Breakfast Cereals

Clusters and Visualizations

David Hardister

Description

Hundreds of millions of people eat breakfast cereals on a daily basis. This data product is a way of visualizing clusters of breakfast cereals for some of the most popular brands in the United States.

The selection of the data set presented here was based on the simplicity of the data and the cleanliness of the data. Cleaning a larger data set would provide much more interesting results but it would also involve a much more task-oriented process. This data product was built using the 'shiny' library and the presentation was constructed using 'R Presentation'.

Details

The data presented here comes from the MASS library in R. The data set used in this library is the 'UScereal' data set.

The data product includes the ability to cluster cereals by the most common between two selected variables.

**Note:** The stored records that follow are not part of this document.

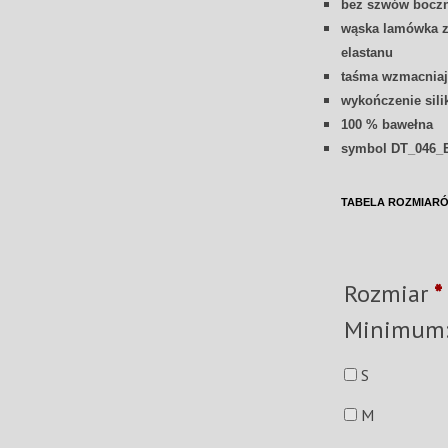
bez szwów bocz
wąska lamówka z 
elastanu
taśma wzmacniaj
wykończenie sil
100 % bawełna
symbol DT_046_
TABELA ROZMIAR
Rozmiar
*
S
M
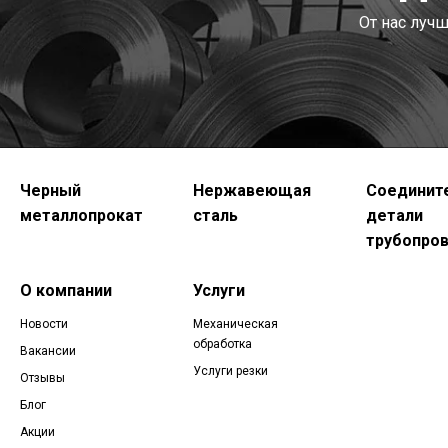
От нас луч
Черный
Нержавеющая
Соединит
металлопрокат
сталь
детали
трубопро
О компании
Услуги
Новости
Механическая
обработка
Вакансии
Услуги резки
Отзывы
Блог
Акции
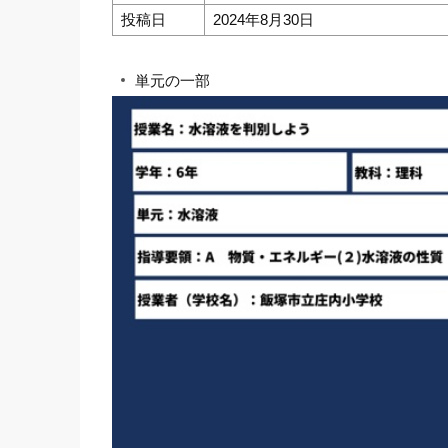
投稿日
2024年8月30日
単元の一部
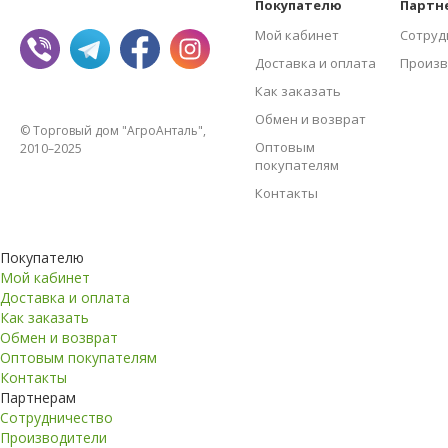
Покупателю
Партн
Мой кабинет
Сотруд
Доставка и оплата
Произв
Как заказать
Обмен и возврат
© Торговый дом "АгроАнталь",
Оптовым
2010–2025
покупателям
Контакты
Покупателю
Мой кабинет
Доставка и оплата
Как заказать
Обмен и возврат
Оптовым покупателям
Контакты
Партнерам
Сотрудничество
Производители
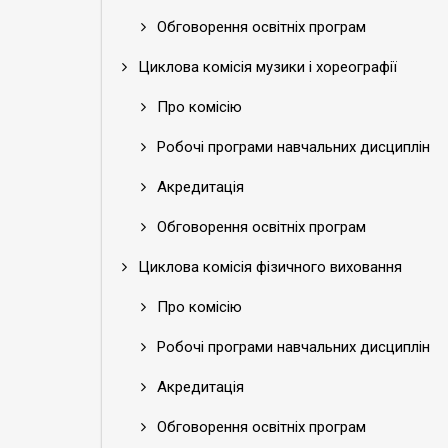
Обговорення освітніх програм
Циклова комісія музики і хореографії
Про комісію
Робочі програми навчальних дисциплін
Акредитація
Обговорення освітніх програм
Циклова комісія фізичного виховання
Про комісію
Робочі програми навчальних дисциплін
Акредитація
Обговорення освітніх програм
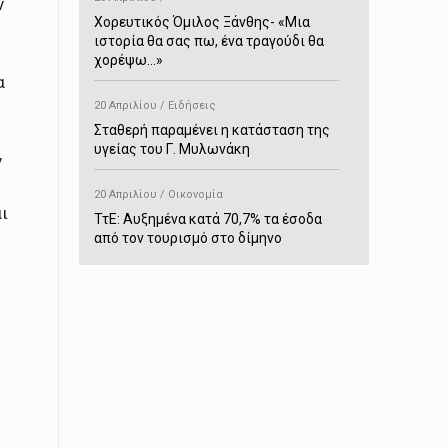
ν
Χορευτικός Όμιλος Ξάνθης- «Mια
ιστορία θα σας πω, ένα τραγούδι θα
χορέψω…»
α
20 Απριλίου / Ειδήσεις
Σταθερή παραμένει η κατάσταση της
υγείας του Γ. Μυλωνάκη
ν
20 Απριλίου / Οικονομία
ι
ΤτΕ: Αυξημένα κατά 70,7% τα έσοδα
από τον τουρισμό στο δίμηνο
Ιανουαρίου-Φεβρουαρίου
20 Απριλίου / Αστυνομικά
Συνελήφθη στο Παρανέστι για κατοχή
πιστολιού κρότου – αερίου
20 Απριλίου / Κόσμος
Ιαπωνία: Σεισμός 7,5 βαθμών –
Δεύτερο τσουνάμι ύψους 80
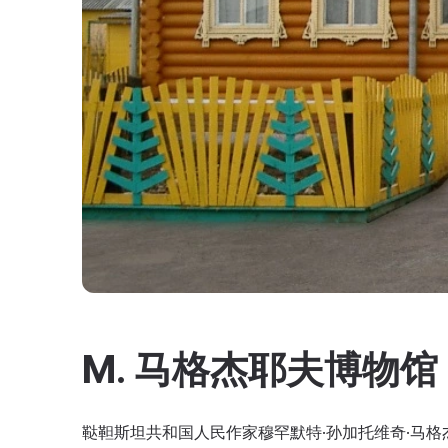
M. 马格杰耶夫博物馆
鞑靼斯坦共和国人民作家穆罕默特·孙加托维奇·马格杰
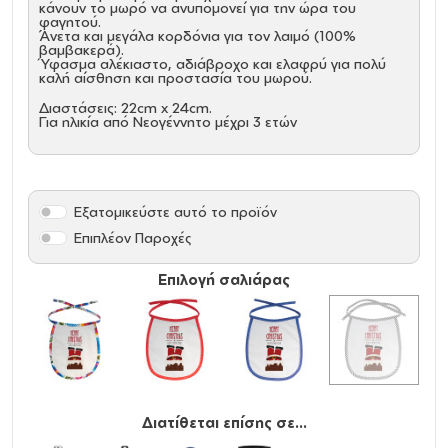
κάνουν το μωρό να ανυπομονεί για την ώρα του
φαγητού.
Άνετα και μεγάλα κορδόνια για τον λαιμό (100%
βαμβακερά).
Ύφασμα αλέκιαστο, αδιάβροχο και ελαφρύ για πολύ
καλή αίσθηση και προστασία του μωρού.
Διαστάσεις: 22cm x 24cm.
Για ηλικία από Νεογέννητο μέχρι 3 ετών
Εξατομικεύστε αυτό το προϊόν
Επιπλέον Παροχές
Επιλογή σαλιάρας
Διατίθεται επίσης σε...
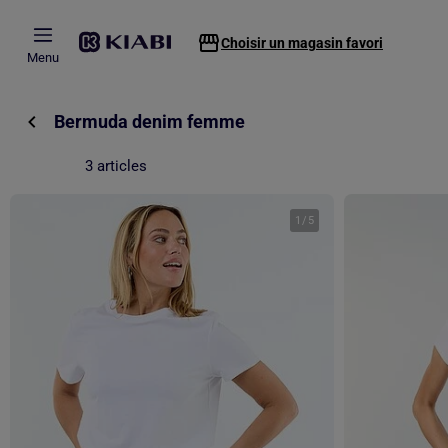
Passer au contenu principal
Choisir un magasin favori
Menu
Bermuda denim femme
3 articles
1
/
5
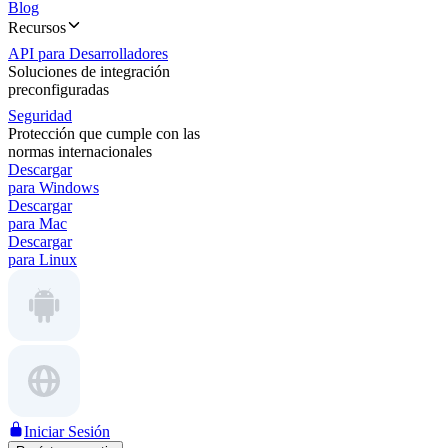
Blog
Recursos
API para Desarrolladores
Soluciones de integración
preconfiguradas
Seguridad
Protección que cumple con las
normas internacionales
Descargar
para Windows
Descargar
para Mac
Descargar
para Linux
Iniciar Sesión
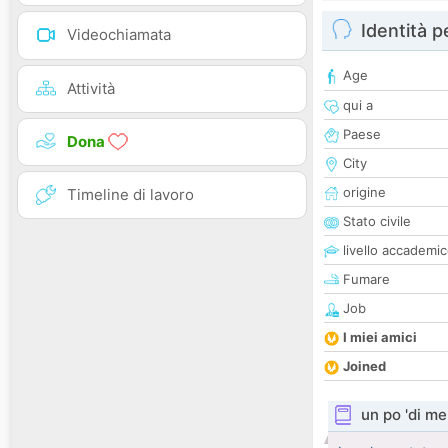
Identità 
Videochiamata
Age
Attività
qui a
Paese
Dona
City
origine
Timeline di lavoro
Stato civile
livello accademi
Fumare
Job
I miei amici
Joined
un po 'di me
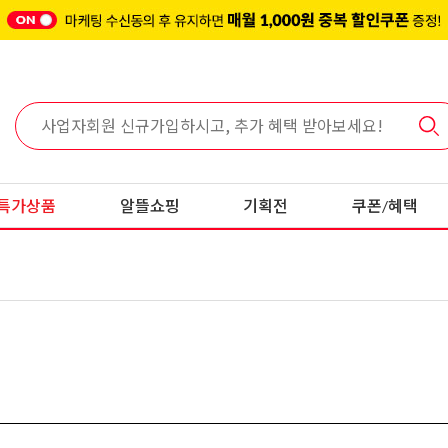
특가상품
알뜰쇼핑
기획전
쿠폰/혜택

Among the key variables of interest are Manufacturer and Brand. Manufacturers of cereals in this data set including the following:

G=General Mills, K=Kelloggs, N=Nabisco, P=Post, Q=Quaker Oats, R=Ralston Purina

Numeric Variables

  • Calories
  • Protein (grams)
  • Fat (grams)
  • Sodium (milligrams)
  • Fiber (grams)
  • Carbohydrates (grams)
  • Sugar (grams)
  • Shelf (display shelf, counting from the floor)
  • Potassium (grams)

Example

Here is the beginning of the data set, in order to get an idea of expected values:

'data.frame':   3 obs. of  11 variables:
 $ mfr      : Factor w/ 6 levels "G","K","N","P",..: 3 2 2
 $ calories : num  212 212 100
 $ protein  : num  12.1 12.1 8
 $ fat      : num  3.03 3.03 0
 $ sodium   : num  394 788 280
 $ fibre    : num  30.3 27.3 28
 $ carbo    : num  15.2 21.2 16
 $ sugars   : num  18.2 15.2 0
 $ shelf    : int  3 3 3
 $ potassium: num  848 970 660
 $ vitamins : Factor w/ 3 levels "100%","enriched",..: 2 2 2

How to Use the Data Product

The user has the option of choosing a specific Manufacturer or looking at all data. An X Variable and Y Variable must be chosen. The use can also choose a cluster count; however, if the cluster count is greater than the number of data points then the clusters will not compute.

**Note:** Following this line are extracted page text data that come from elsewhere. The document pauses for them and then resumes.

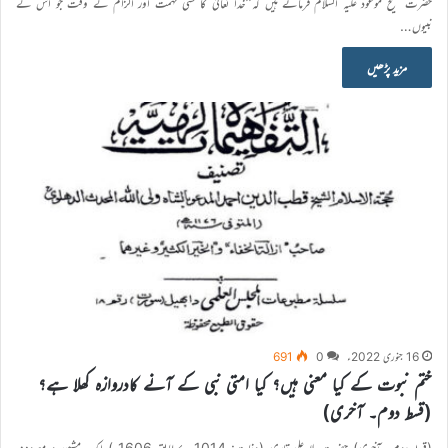
حضرت مسیح موعود علیہ السلام فرماتے ہیں کہ’’خدا تعالیٰ کا کسی تہمت اور الزام کے وقت جو اُس کے
نبیوں…
مزید پڑھیں
16 جنوری 2022ء
0
691
ختم نبوت کے کیا معنی ہیں؟ کیا امتی نبی کے آنے کادروازہ کھلا ہے؟
(قسط دوم۔ آخری)
(قسط دوم۔ آخری) حضرت ملا علی قاری (وفات: 1014ھ بمطابق 1606ء) ایک مشہور و معروف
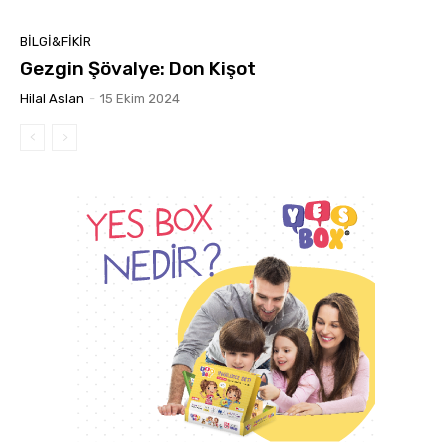
BILGI&FIKIR
Gezgin Şövalye: Don Kişot
Hilal Aslan
-
15 Ekim 2024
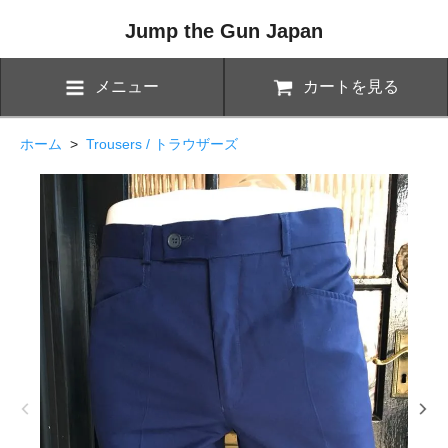
Jump the Gun Japan
メニュー
カートを見る
ホーム
>
Trousers / トラウザーズ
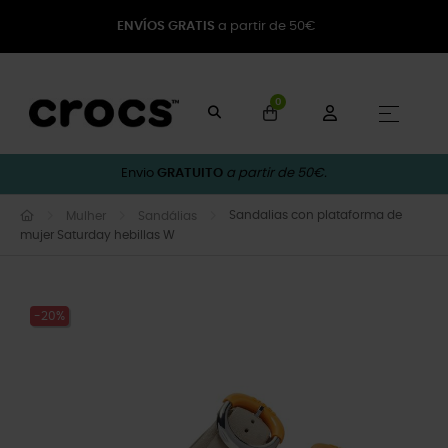
ENVÍOS GRATIS
a partir de 50€
0
Toggle
☰
Envio
GRATUITO
a partir de 50€.
Sandalias con plataforma de
Mulher
Sandálias
mujer Saturday hebillas W
-20%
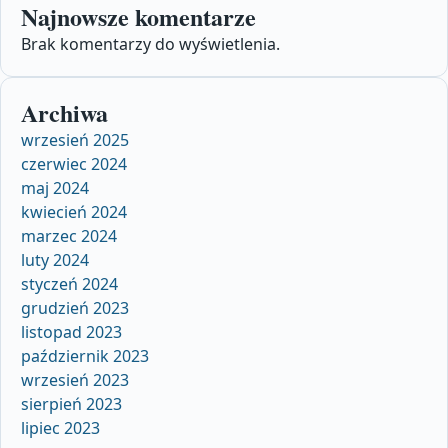
Najnowsze komentarze
Brak komentarzy do wyświetlenia.
Archiwa
wrzesień 2025
czerwiec 2024
maj 2024
kwiecień 2024
marzec 2024
luty 2024
styczeń 2024
grudzień 2023
listopad 2023
październik 2023
wrzesień 2023
sierpień 2023
lipiec 2023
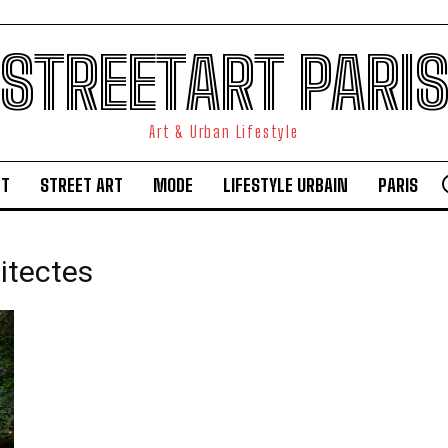
STREETART PARI
Art & Urban Lifestyle
RT
STREET ART
MODE
LIFESTYLE URBAIN
PARIS
itectes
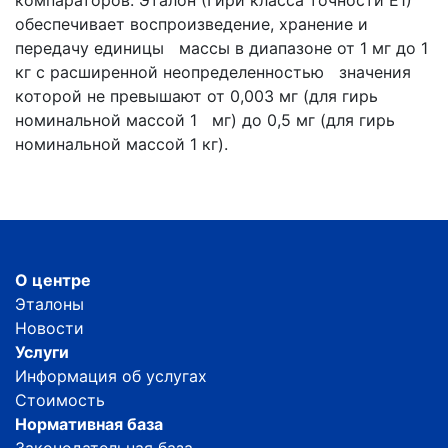
обеспечивает воспроизведение, хранение и
передачу единицы массы в диапазоне от 1 мг до 1
кг с расширенной неопределенностью значения
которой не превышают от 0,003 мг (для гирь
номинальной массой 1 мг) до 0,5 мг (для гирь
номинальной массой 1 кг).
О центре
Эталоны
Новости
Услуги
Информация об услугах
Стоимость
Нормативная база
Законодательная база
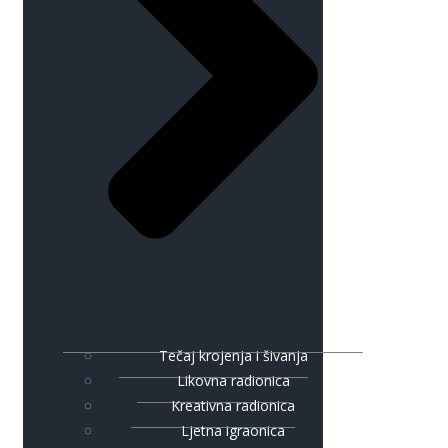
Tečaj krojenja i šivanja
Likovna radionica
Kreativna radionica
Ljetna igraonica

By hovering over a data point, the user is able to look at more detailed information. This information includes specifics on the X and Y variables chosen. It also includes the Manufacturer of the cereal and the specific Brand of cereal.

Conclusion

Although this specific data set and product are limited to breakfast cereals consumed in the United States, there are many implications for using this product. Being able to cluster data does not have to be limited to two variables, but it makes more sense for the simple comparison presented here.

Additionally, the information presented does not have to be limited. Additional charts could be used in conjunction with the information that is being looked into, especially for larger data sets. Using this data product should be easy, and benefiting from this data product means deserving a healthy and/or delicious breakfast!